* _REQUIREMENT_
Omitting all images, transcribe the listing word for word.

* _RAW DATA_
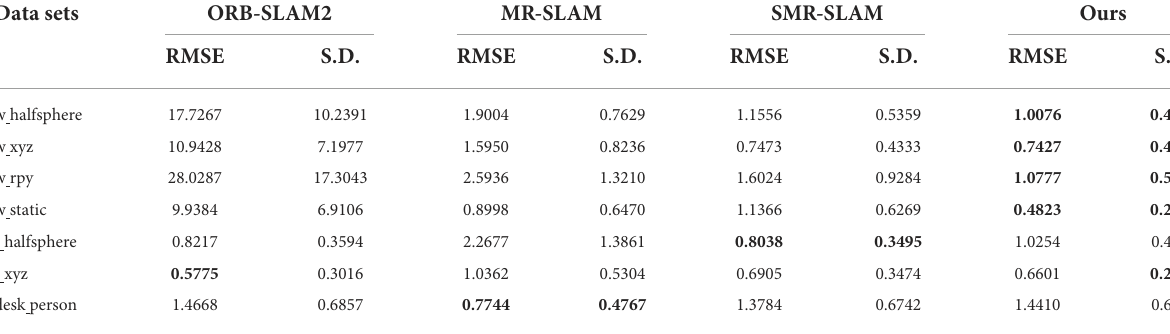
TABLE 4 Rotational drift (RPE) in m/s for the experiments using ORB-SLAM2, MR-SLAM, SMR-SLAM, and Ours. Data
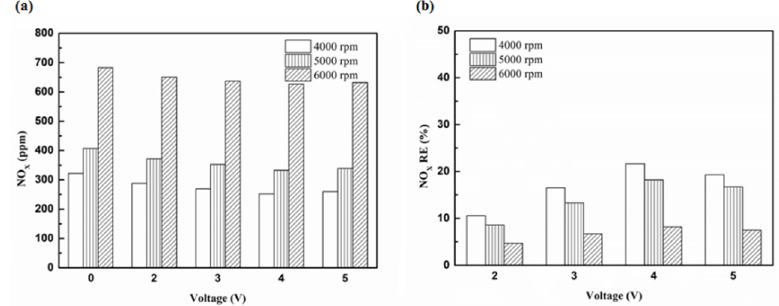
Figure 29. The NO x ( a ) emission values and ( b ) RE using iridium alloy in the front of the exhaust pipe.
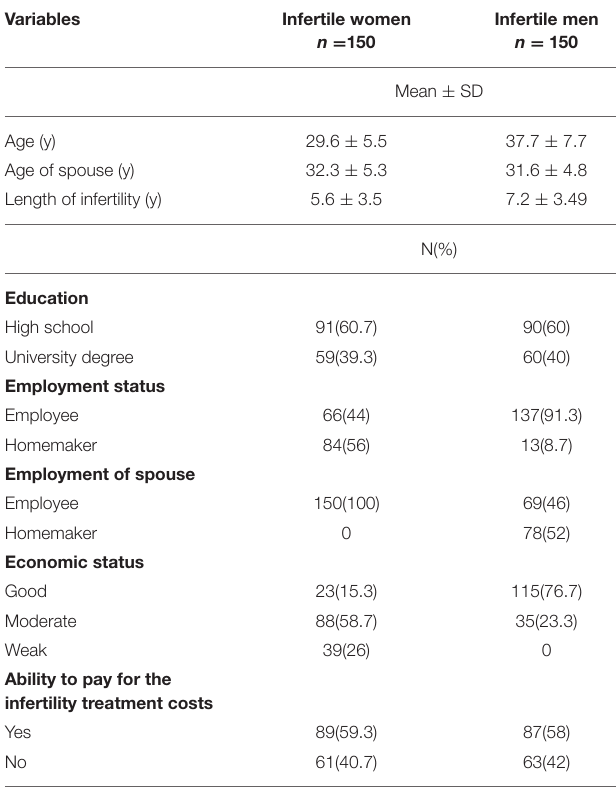
TABLE 1 | Demographic characteristics of infertile men and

* _RESPONSE TO THE EXERCISE_
TABLE 4 Rotational drift (RPE) in m/s for the experiments using ORB-SLAM2, MR-SLAM, SMR-SLAM, and Ours. Data
Figure 29. The NO x ( a ) emission values and ( b ) RE using iridium alloy in the front of the exhaust pipe.
TABLE 1 | Demographic characteristics of infertile men and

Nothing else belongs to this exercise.